- Set exercise: Print every line of the records below verbatim, keeping their order.

Data rows start

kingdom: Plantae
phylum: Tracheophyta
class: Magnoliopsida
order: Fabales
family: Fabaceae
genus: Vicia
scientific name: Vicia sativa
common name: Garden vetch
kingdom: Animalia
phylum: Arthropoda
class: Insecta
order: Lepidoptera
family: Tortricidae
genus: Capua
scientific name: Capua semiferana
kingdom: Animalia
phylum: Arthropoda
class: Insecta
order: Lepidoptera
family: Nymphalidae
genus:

Data rows end

- Answer below:
kingdom: Plantae
phylum: Tracheophyta
class: Magnoliopsida
order: Fabales
family: Fabaceae
genus: Vicia
scientific name: Vicia sativa
common name: Garden vetch
kingdom: Animalia
phylum: Arthropoda
class: Insecta
order: Lepidoptera
family: Tortricidae
genus: Capua
scientific name: Capua semiferana
kingdom: Animalia
phylum: Arthropoda
class: Insecta
order: Lepidoptera
family: Nymphalidae
genus:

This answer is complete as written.